On November 3, 2016, Beijing IP Court issued a decision of imposing a fine to the trademark owner in a non-use cancellation case for forging of evidence.
In 2013, Fujian Qianchuan Co., Ltd. ("Qianchuan") filed a petition of cancelling the trademark "家家JIA JIA" designating "edible oil" on the ground of non-use in consecutive three years before China Trademark Office ("CTMO"). CTMO decided to cancel the mark due to insufficient evidence of use on April 11, 2014. Mr. Li, who is the trademark owner, appealed the decision before Trademark Review and Adjudication Board ("TRAB") with argument of continuous use from 2010 to 2012 together with evidence of use. TRAB overturned the decision of CTMO and decided to uphold the registration of the said mark.

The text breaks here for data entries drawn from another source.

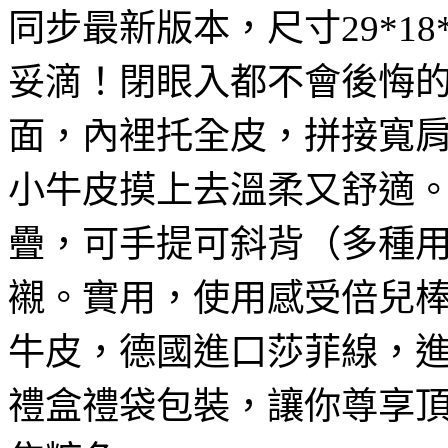
同步最新版本，尺寸29*18
妥滴！閉眼入都不會後悔
面，內裡托全皮，拼接寬
小牛皮摸上去溫柔又舒適
疊，可手提可斜背（多種
襯。實用，使用感受倍兒
牛皮，德國進口莎菲線，進
禮盒禮袋包裝，讓你尊享頂級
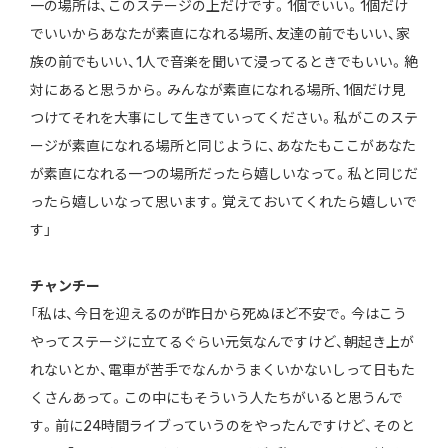
一の場所は、このステージの上だけです。1個でいい。1個だけ
でいいからあなたが素直になれる場所、友達の前でもいい、家
族の前でもいい、1人で音楽を聞いて浸ってるときでもいい。絶
対にあると思うから。みんなが素直になれる場所、1個だけ見
つけてそれを大事にして生きていってください。私がこのステ
ージが素直になれる場所と同じように、あなたもここがあなた
が素直になれる一つの場所だったら嬉しいなって。私と同じだ
ったら嬉しいなって思います。覚えておいてくれたら嬉しいで
す」
チャンチー
「私は、今日を迎えるのが昨日から死ぬほど不安で。今はこう
やってステージに立てるぐらい元気なんですけど、朝起き上が
れないとか、電車が苦手でなんかうまくいかないしって日もた
くさんあって。この中にもそういう人たちがいると思うんで
す。前に24時間ライブっていうのをやったんですけど、そのと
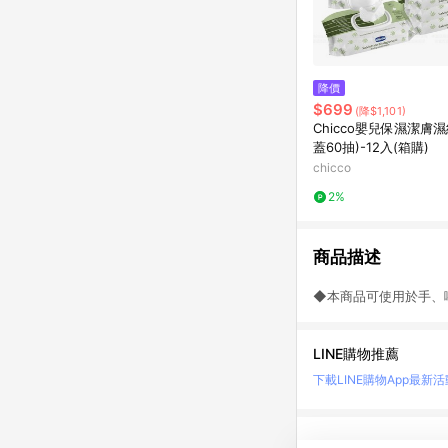
降價
$699
(降$1,101)
Chicco嬰兒保濕潔膚濕
蓋60抽)-12入(箱購)
chicco
2%
商品描述
◆本商品可使用於手、
LINE購物推薦
下載LINE購物App
最新活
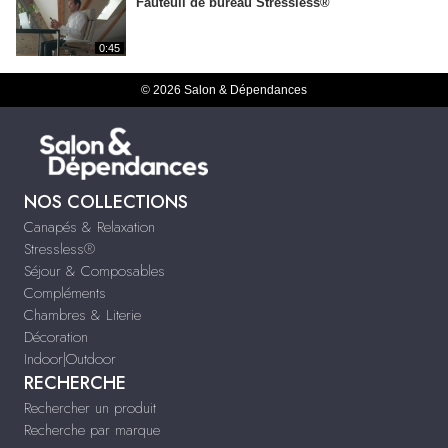
Fauteuil de bureau Stressless®
0:45
© 2026 Salon & Dépendances
NOS COLLECTIONS
Canapés & Relaxation
Stressless®
Séjour & Composables
Compléments
Chambres & Literie
Décoration
Indoor|Outdoor
RECHERCHE
Rechercher un produit
Recherche par marque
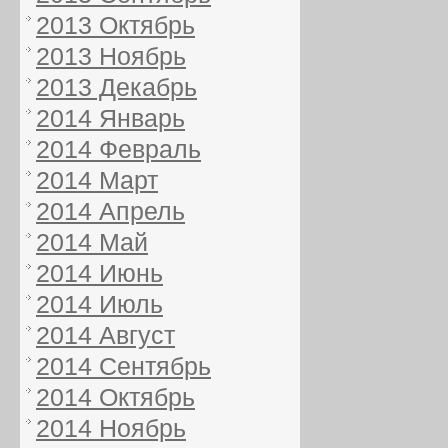
2013 Октябрь
2013 Ноябрь
2013 Декабрь
2014 Январь
2014 Февраль
2014 Март
2014 Апрель
2014 Май
2014 Июнь
2014 Июль
2014 Август
2014 Сентябрь
2014 Октябрь
2014 Ноябрь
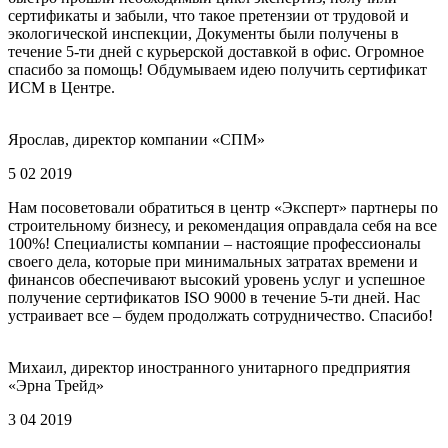
сертификаты и забыли, что такое претензии от трудовой и
экологической инспекции, Документы были получены в
течение 5-ти дней с курьерской доставкой в офис. Огромное
спасибо за помощь! Обдумываем идею получить сертификат
ИСМ в Центре.
Ярослав, директор компании «СПМ»
5 02 2019
Нам посоветовали обратиться в центр «Эксперт» партнеры по
строительному бизнесу, и рекомендация оправдала себя на все
100%! Специалисты компании – настоящие профессионалы
своего дела, которые при минимальных затратах времени и
финансов обеспечивают высокий уровень услуг и успешное
получение сертификатов ISO 9000 в течение 5-ти дней. Нас
устраивает все – будем продолжать сотрудничество. Спасибо!
Михаил, директор иностранного унитарного предприятия
«Эрна Трейд»
3 04 2019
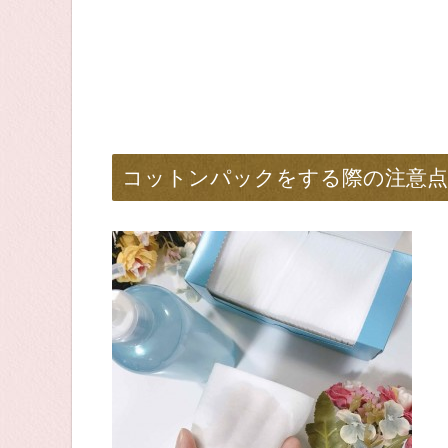
コットンパックをする際の注意点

Qianchuan was not satisfied with the decision of TRAB and initiated a lawsuit before Beijing IP Court against TRAB. The evidence of use submitted by Mr. Li included notarized copies of product test report, invoices, advertisement registration certificate, Islamic food business approval certificate. On the other hand, plaintiff also provided the original copies of the corresponding documents but it was different from the copies provided by Mr. Li. Furthermore, it was discovered that the advertisement registration certificate provided by Mr. Li in the review proceedings of TRAB is different from the copy provided in the administrative litigation before Beijing IP Court. The date of advertisement indicated as February 29, 2013 in one copy was not available in another copy. Certain part of evidence has obvious trace of alteration and fabrication. Mr. Li failed to provide original copy of the suspected documents. Based on the evidence above, Beijing IP Court determined that the evidence submitted by Mr. Li are false evidences and issued a decision of imposing a fine of CNY 10,000 (USD 1,458) . It is the first time that a fine is imposed to punish the dishonest behavior of the party in an administrative litigation by Beijing IP Court.
In the trademark non-use cancellation proceedings, it is not uncommon to find false evidence provided by the trademark owner to keep the mark alive. Such evidence may survive in CTMO or TRAB proceedings but it will be seriously challenged in administrative proceedings where highest standard of evidence is implemented. It is required that the evidence provided the court should be authentic. What's more, the evidence should be collected in a legitimate way and it should be related to the fact to be proved. False evidence will usually fail to fulfill the requirements and become inadmissible by the court. Petitioners of non-use cancellation are suggested to appeal the decision into administrative litigation to challenge the suspected evidence of use provided by the trademark owner.